The local chapter may be “unchartered”; the boat without a client may be “unchartered.” But the kinds of waters people are navigating now are not known—unprecedented, even. They are “uncharted.”

The difference between “uncharted” and “unchartered” is only two letters, and they both have the same number of syllables. So it’s not a surprise they are often mixed up.

While they stem from the same root, “charter” is the older. It entered Old English as “carta,” derived from the Latin word for “paper.” Remember the “Magna Carta,” the rights granted by King John of England in 1215? That translates as “Great Charter,” and marked among the first uses of the word “charter” in English to mean a “legal document or ‘deed,’ ” the Oxford English Dictionary says. (It picked up an h and changed its ending along the way.) A “charter,” in the late thirteenth century, was also a written contract between two people. But it was not until the early nineteenth century that the verb “charter” was used to mean “To hire (a ship or aircraft) by charter-party. Hence colloquial to hire (a vehicle, etc.),” the OED says. (Obviously, the aircraft came later.)

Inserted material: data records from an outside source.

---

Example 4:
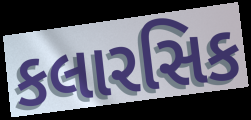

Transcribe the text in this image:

કલારસિક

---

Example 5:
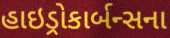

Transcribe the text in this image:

હાઇડ્રોકાર્બન્સના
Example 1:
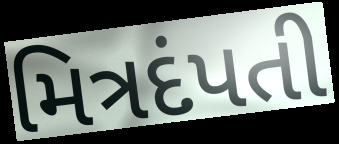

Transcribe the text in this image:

The noun “chart” came into English in the sixteenth century to mean a map, but the verb “to map” did not surface until the mid–nineteenth century, the OED says.

The adjective “unchartered” showed up in the early nineteenth century, and the adjective “uncharted” not many years later.

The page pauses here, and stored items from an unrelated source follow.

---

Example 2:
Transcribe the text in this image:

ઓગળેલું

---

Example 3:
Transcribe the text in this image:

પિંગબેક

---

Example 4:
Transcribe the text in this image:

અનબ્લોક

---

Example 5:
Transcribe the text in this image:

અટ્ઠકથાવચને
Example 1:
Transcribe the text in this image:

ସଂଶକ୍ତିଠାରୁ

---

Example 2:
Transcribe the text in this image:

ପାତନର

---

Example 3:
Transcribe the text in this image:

And they have been confused ever since.

The Grammarphobia blog has found the misuse of “unchartered” to mean “uncharted” dating to the mid–nineteenth century. “Here’s one from Shawmut: Or, the Settlement of Boston by the Puritan Pilgrims (1845), by Charles Kittredge True: ‘His prudence, patience, courage and energy made him the successful pilot of the ship of state in the unchartered waters into which she was launched.’ ”

Bryan A. Garner’s Modern English Usage says that the misuse has “been gradually spreading since the mid-1970s.” Even so, “unchartered” is still at Stage 1 of the five-stage Language-Change Index, which would give our student an F for insisting on “unchartered” to mean “unmapped.”

Some of the confusion could come from the difference between spoken and written language. Here’s a clip of a former vice chairman of S&P Global talking about criticism of the Federal Reserve Board last year. Did he say “unchartered,” or “uncharted”? It’s hard to say, but the headline was “Fmr. S&P Vice Chair: ‘We’re in unchartered waters.’ ”

“Unchartered” and “uncharted” are pronounced virtually identically by many people with a British (or Boston) accent, where the r sound is flattened to “eh” or “ah.” And, to be fair, most news-media uses of “unchartered” when “uncharted” is meant are in direct quotations, which, as many journalists are taught, should not be changed. But if, oh, a United States president pronounced his vice president’s name as another word, let’s say “pounce,” would most journalists change it when they wrote it? Presuming the purpose were not ridicule, that is?

The best guideline for journalists might be this: If “unchartered” is in a quotation from someone who does not flatten their r’s, follow your publication’s guidelines on correcting pronunciation in a quotation. But outside of quotations, chart the right course and make those waters “uncharted.” That way, your audience won’t be lost at sea.